The housing market takes center stage on Monday with Existing Home Sales. The key will be the supply numbers for unsold homes. Sales of existing homes in the US went down by 2.04% last month (from May to June), to 4.86 million homes.

New Home Sales come out on Tuesday. Sales of new homes fell less than expected last month but inventory keeps declining which is not a good sign. New home purchases dropped 2% in the South and fell about 1% percent in the West while sales rose a little over 5% in the Northeast and 2.5% in the Midwest. These two reports will likely set the tone of the market for the rest of the week. Consumer Confidence will also be released on Tuesday.

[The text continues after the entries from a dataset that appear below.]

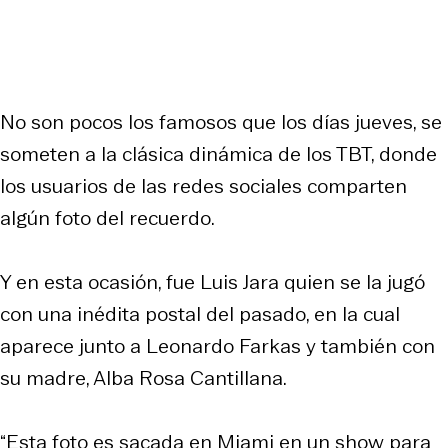
No son pocos los famosos que los días jueves, se
someten a la clásica dinámica de los TBT, donde
los usuarios de las redes sociales comparten
algún foto del recuerdo.
Y en esta ocasión, fue Luis Jara quien se la jugó
con una inédita postal del pasado, en la cual
aparece junto a Leonardo Farkas y también con
su madre, Alba Rosa Cantillana.
“Esta foto es sacada en Miami en un show para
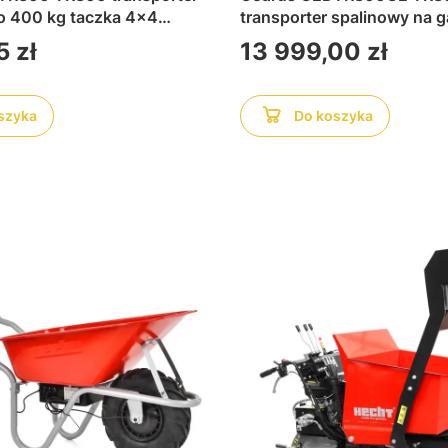
o 400 kg taczka 4x4
transporter spalinowy na g
lnikiem Loncin 196 cm³,
rozrusznikiem elektryczny
Cena
5 zł
13 999,00 zł
ie z każdym terenem —
wozidło, ładowność do 800
skiem, podjazdami i gruzem
doskonale radzi sobie na 
grząskim oraz pochyłym te
szyka
Do koszyka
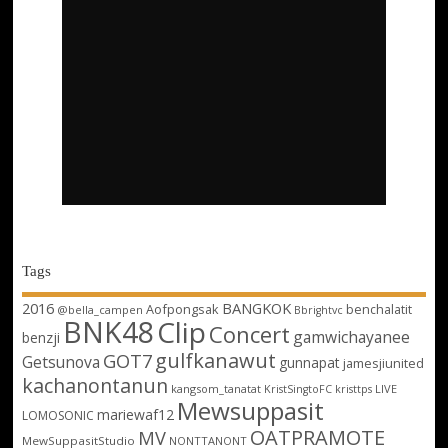
Tags
2016
BANGKOK
Aofpongsak
benchalatit
@bella_campen
Bbrightvc
BNK48
Clip
Concert
gamwichayanee
benzji
gulfkanawut
GOT7
Getsunova
gunnapat
jamesjiunited
kachanontanun
kangsom_tanatat
LIVE
KristSingtoFC
kristtps
Mewsuppasit
mariewaf12
LOMOSONIC
OATPRAMOTE
MV
MewSuppasitStudio
NONTTANONT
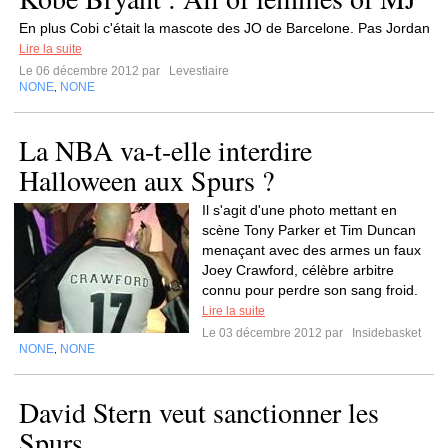
En plus Cobi c'était la mascote des JO de Barcelone. Pas Jordan
Lire la suite
Le 06 décembre 2012 par
Levestiaire
NONE
NONE
,
La NBA va-t-elle interdire
Halloween aux Spurs ?
Il s'agit d'une photo mettant en
scène Tony Parker et Tim Duncan
menaçant avec des armes un faux
Joey Crawford, célèbre arbitre
connu pour perdre son sang froid.
Lire la suite
Le 03 décembre 2012 par
Insidebasket
NONE
NONE
,
David Stern veut sanctionner les
Spurs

Wednesday brings the Durable Goods report. Durable goods are an indicator of the number of new placed with domestic manufacturers for immediate and future delivery of factory hard goods. This report is an early estimate and is revised a couple of weeks later for a more accurate and complete report. New orders for durable goods were pretty strong last month, as we witnessed a 0.8% jump in June.

Thursday is Gross Domestic Product (GDP) and Jobless Claims. GDP is the best measure of our economic activity and encompasses every sector of the economy. GDP growth is expected to be revised up to 2.7% annual growth from an estimate of 1.9% which would normally mean good news. However, most of the growth is coming from outside the US. Although the job market is improving according to some economists (sly grin), we have gone five straight weeks with claims levels above 400,000. Until we get back under that number there is no improvement.

On Friday we get Personal Income and Outlays, and the Consumer Sentiment report which is directly related to the strength of consumer spending. These two reports will either save the market or add to its misery by the time the long holiday-weekend approaches.